I checked the answers to this question: Overloading operator<< for a templated class, but unfortunately nothing is working for me so far. Meaning, the compiler is constantly throwing myriad errors at me.

#include <iostream>


namespace usr {
    // Forward declarations
    template <typename T> class A;
    template <typename T>
    std::ostream& operator<<(std::ostream& os, const usr::A<T>&);

    template <typename T>
    class A {
        public:
            friend std::ostream& operator<<(std::ostream& os,
                                            const usr::A<T>& a);
    };

    template <typename T>
    std::ostream& operator<<(std::ostream& os, const usr::A<T>& a) {
        os << "test";
        return os;
    }
}

int main() {
    usr::A<int> a;
    std::cout << a << std::endl;


    return 0;
}

The error I get:

$ g++ -std=c++11 test.cpp && ./a.out 
test.cpp:15:67: warning: friend declaration ‘std::ostream& usr::operator<<(std::ostream&, const usr::A<T>&)’ declares a non-template function [-Wnon-template-friend]
                                                 const usr::A<T>& a);
                                                                   ^
test.cpp:15:67: note: (if this is not what you intended, make sure the function template has already been declared and add <> after the function name here) 
/tmp/ccklebu2.o: In function `main':
test.cpp:(.text+0x24): undefined reference to `usr::operator<<(std::ostream&, usr::A<int> const&)'
collect2: error: ld returned 1 exit status

The following version doesn't not work either:

#include <iostream>

namespace usr {
    template <typename T>
    class A {
        public:
            friend std::ostream& operator<<(std::ostream& os, const usr::A& a) {
                os << "test";
                return os;
            }
    };
}

int main() {
    usr::A<int> a;
    std::cout << a << std::endl;


    return 0;
}

Here's the error I get plus a whole lot more which I'm not going to include here:

test2.cpp:8:55: error: invalid use of template-name ‘usr::A’ without an argument list
                                                 const usr::A& a) {

Answer 1

You need to take ostream in your function by reference. Also, when you declare a friend you need to include the template argument: friend std::ostream& operator<< <T>. Here's your first version modified that works for me:

#include <iostream>

namespace usr {
    // Forward declarations
    template <typename T> class A;

    template <typename T>
    std::ostream& operator<<(std::ostream& os, const usr::A<T>&);

    // Class
    template <typename T>
    class A {
        public:
            friend std::ostream& operator<< <T>(std::ostream& os, const usr::A<T>& a);
    };

    // Friend function
    template <typename T>
    std::ostream& operator<<(std::ostream& os, const usr::A<T>& a) {
        os << "test";
        return os;
    }
}

int main() {
    usr::A<int> a;
    std::cout << a << std::endl;


    return 0;
}

Answer 2

The first answer to your referred to question would seem to answer this.

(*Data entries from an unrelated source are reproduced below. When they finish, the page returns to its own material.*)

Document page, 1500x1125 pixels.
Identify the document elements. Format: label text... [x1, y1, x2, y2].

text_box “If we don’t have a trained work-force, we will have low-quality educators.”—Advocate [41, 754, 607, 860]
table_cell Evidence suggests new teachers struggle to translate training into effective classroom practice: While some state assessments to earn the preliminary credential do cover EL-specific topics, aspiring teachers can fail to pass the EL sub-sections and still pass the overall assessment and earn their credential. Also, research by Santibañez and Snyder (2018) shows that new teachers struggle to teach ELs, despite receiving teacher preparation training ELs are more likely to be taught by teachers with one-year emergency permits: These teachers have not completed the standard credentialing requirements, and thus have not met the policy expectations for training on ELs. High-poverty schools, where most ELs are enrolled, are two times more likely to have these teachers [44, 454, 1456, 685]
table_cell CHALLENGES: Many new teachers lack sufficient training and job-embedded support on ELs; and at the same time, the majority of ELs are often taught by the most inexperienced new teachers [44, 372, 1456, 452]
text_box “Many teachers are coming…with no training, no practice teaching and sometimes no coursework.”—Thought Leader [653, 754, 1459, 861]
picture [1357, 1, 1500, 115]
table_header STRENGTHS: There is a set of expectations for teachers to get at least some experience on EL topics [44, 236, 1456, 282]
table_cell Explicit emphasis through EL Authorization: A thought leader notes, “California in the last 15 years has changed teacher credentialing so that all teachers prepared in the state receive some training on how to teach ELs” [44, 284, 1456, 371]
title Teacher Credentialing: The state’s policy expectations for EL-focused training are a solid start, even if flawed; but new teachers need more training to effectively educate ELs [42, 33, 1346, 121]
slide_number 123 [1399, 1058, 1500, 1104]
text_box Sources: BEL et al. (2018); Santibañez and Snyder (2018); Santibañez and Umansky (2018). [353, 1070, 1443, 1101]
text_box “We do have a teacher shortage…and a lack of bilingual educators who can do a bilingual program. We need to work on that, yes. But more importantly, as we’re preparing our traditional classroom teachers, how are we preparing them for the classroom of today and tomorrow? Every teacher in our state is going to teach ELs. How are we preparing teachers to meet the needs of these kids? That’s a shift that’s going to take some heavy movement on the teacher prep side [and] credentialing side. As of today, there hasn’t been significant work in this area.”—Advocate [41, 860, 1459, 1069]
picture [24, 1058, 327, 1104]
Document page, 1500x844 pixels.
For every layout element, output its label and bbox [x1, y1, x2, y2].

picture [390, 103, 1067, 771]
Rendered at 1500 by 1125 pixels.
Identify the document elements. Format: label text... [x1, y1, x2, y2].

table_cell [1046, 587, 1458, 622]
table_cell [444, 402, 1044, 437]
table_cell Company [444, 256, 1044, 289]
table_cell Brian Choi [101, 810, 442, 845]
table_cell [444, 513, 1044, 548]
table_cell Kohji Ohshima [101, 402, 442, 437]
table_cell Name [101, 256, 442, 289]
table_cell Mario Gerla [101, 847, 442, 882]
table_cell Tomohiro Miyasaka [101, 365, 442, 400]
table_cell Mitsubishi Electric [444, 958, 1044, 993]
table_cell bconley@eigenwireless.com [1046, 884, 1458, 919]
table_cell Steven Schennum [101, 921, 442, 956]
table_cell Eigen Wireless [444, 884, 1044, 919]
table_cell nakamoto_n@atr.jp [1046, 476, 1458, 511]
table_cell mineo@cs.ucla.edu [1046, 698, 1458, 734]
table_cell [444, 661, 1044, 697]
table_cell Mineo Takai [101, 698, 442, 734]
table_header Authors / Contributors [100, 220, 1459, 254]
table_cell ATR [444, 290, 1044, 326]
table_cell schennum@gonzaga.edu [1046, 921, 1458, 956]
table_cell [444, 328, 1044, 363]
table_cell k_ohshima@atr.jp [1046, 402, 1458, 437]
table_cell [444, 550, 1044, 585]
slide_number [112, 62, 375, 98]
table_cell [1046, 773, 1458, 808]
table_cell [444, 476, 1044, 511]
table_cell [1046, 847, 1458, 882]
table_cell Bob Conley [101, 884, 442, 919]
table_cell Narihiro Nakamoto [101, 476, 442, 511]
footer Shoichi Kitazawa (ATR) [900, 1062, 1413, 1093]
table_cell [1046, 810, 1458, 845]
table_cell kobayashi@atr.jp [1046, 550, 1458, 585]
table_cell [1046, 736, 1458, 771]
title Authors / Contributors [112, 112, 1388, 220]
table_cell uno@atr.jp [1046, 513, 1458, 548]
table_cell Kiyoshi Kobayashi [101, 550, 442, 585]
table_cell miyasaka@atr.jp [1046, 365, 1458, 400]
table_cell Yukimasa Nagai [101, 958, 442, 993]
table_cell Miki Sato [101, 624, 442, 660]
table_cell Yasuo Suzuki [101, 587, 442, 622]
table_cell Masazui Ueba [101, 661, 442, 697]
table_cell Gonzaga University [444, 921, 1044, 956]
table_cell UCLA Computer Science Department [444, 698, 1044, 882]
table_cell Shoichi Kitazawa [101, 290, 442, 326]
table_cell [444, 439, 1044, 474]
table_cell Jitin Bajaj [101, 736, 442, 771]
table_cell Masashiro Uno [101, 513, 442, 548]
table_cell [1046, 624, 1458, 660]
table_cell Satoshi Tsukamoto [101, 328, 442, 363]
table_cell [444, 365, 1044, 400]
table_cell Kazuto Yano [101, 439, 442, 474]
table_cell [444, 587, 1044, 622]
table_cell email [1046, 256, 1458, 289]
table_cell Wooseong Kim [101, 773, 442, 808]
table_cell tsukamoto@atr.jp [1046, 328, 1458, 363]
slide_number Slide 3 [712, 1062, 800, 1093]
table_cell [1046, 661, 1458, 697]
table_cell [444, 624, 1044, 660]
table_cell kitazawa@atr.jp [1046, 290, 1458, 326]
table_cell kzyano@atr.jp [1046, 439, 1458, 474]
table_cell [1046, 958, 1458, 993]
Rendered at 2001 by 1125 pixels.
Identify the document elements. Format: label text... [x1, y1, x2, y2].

In the first case, you need the friend delcaration to declare a friend template rather than non-template overloaded functions:

 friend std::ostream& operator<< <>(std::ostream &os, const usr::A<T>& a);

note the extra <> that designates this as a firend template.

In the second case, you need to prived the template argument to the friend function:

friend std::ostream& operator<<(std::ostream &os, const usr::A<T>& a) {

note the extra <T>, the type parameter to A